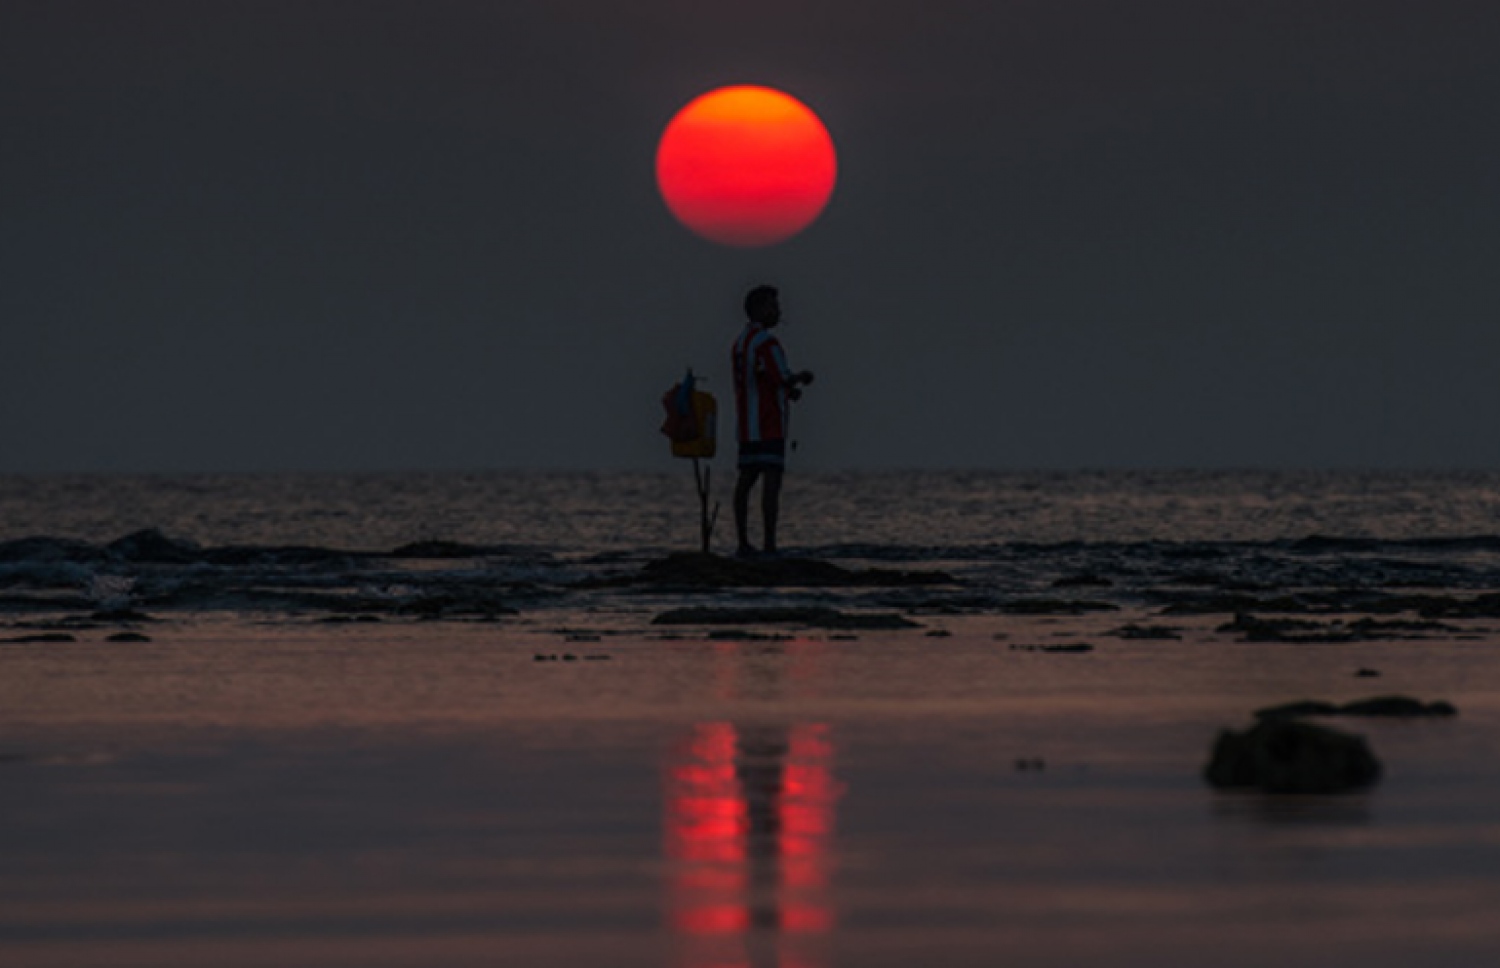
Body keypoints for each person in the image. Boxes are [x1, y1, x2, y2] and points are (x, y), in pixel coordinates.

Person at [731, 285, 814, 557]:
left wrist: (788, 391)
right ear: (759, 309)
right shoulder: (767, 343)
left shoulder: (740, 343)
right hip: (769, 424)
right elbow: (781, 377)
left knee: (745, 482)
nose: (778, 312)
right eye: (773, 306)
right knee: (771, 482)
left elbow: (760, 379)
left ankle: (743, 542)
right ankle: (769, 545)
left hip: (746, 425)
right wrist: (802, 378)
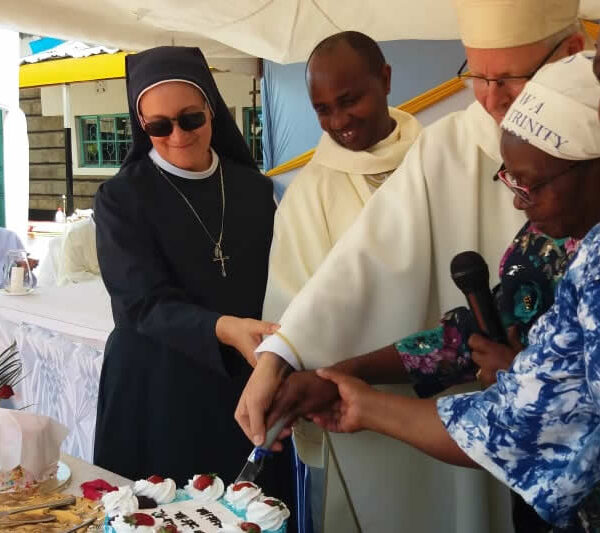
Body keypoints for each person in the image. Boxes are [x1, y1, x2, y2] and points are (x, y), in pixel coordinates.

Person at [236, 1, 587, 531]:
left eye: (511, 77)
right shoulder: (527, 228)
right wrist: (314, 366)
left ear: (572, 54)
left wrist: (368, 403)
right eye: (477, 76)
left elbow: (534, 421)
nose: (493, 100)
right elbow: (453, 328)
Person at [311, 51, 600, 532]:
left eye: (530, 184)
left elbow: (523, 422)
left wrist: (363, 405)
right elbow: (474, 334)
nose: (516, 201)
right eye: (510, 179)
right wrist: (344, 372)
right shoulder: (548, 237)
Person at [93, 46, 294, 514]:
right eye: (159, 127)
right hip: (154, 385)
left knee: (247, 515)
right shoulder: (120, 198)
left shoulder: (254, 189)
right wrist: (226, 327)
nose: (178, 136)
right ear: (143, 128)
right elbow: (139, 303)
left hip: (239, 382)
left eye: (190, 119)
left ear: (211, 111)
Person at [262, 31, 422, 532]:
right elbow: (294, 309)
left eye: (350, 100)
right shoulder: (308, 193)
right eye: (323, 110)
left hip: (447, 395)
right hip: (353, 406)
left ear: (387, 79)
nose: (339, 122)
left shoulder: (438, 159)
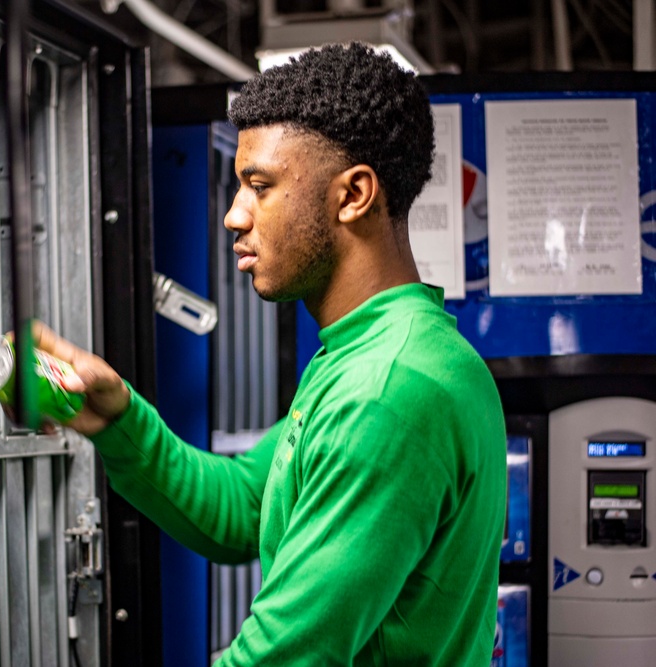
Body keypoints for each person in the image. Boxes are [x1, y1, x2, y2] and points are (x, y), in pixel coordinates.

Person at [34, 43, 506, 666]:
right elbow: (244, 508)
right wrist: (119, 420)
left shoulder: (386, 390)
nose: (234, 216)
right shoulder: (372, 356)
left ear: (353, 194)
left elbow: (281, 657)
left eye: (260, 186)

★ ★ ★ ★ ★

TASK BRIEF: Exact repetition of each line above is expected; images are to be omitted.

FINISHED EXERCISE:
Body keypoints for each person in the image. Boxes are [x1, y1, x2, y2] and points are (x, y), in pixel coordinates.

Person at [731, 285, 814, 557]:
left wrist: (788, 391)
right ear: (759, 309)
right shoulder: (767, 343)
left shoulder: (740, 343)
right hip: (769, 424)
right elbow: (781, 377)
left knee: (745, 482)
nose: (778, 312)
right eye: (773, 306)
right knee: (771, 482)
left elbow: (760, 379)
left ankle: (743, 542)
right ankle: (769, 545)
left hip: (746, 425)
right wrist: (802, 378)
Body keypoints for each person in the image. Boxes are [x1, y1, x2, y2] and points are (x, y), in pixel coordinates.

Person at [236, 1, 587, 531]:
left eye: (511, 77)
right shoulder: (527, 228)
right wrist: (314, 366)
left ear: (572, 54)
left wrist: (368, 403)
right eye: (477, 76)
left elbow: (534, 421)
nose: (493, 100)
right elbow: (453, 328)
Person at [311, 51, 600, 532]:
left eye: (530, 184)
left elbow: (523, 422)
left wrist: (363, 405)
right elbow: (474, 334)
nose: (516, 201)
right eye: (510, 179)
right wrist: (344, 372)
right shoulder: (548, 237)
Person at [93, 46, 294, 514]:
right eye: (159, 127)
right hip: (154, 385)
left knee: (247, 515)
right shoulder: (120, 198)
left shoulder: (254, 189)
right wrist: (226, 327)
nose: (178, 136)
right ear: (143, 128)
right elbow: (139, 303)
left hip: (239, 382)
left eye: (190, 119)
left ear: (211, 111)
Person at [262, 31, 422, 532]:
right elbow: (294, 309)
left eye: (350, 100)
right shoulder: (308, 193)
right eye: (323, 110)
left hip: (447, 395)
right hip: (353, 406)
left ear: (387, 79)
nose: (339, 122)
left shoulder: (438, 159)
Body keypoints for each person in the image. Boxes are [x1, y1, x2, y2] and points are (x, y), in pixel coordinates.

Person at [34, 43, 506, 666]:
right elbow: (244, 508)
right wrist: (119, 420)
left shoulder: (386, 390)
nose: (234, 216)
right shoulder: (372, 356)
left ear: (353, 194)
left elbow: (281, 657)
left eye: (260, 186)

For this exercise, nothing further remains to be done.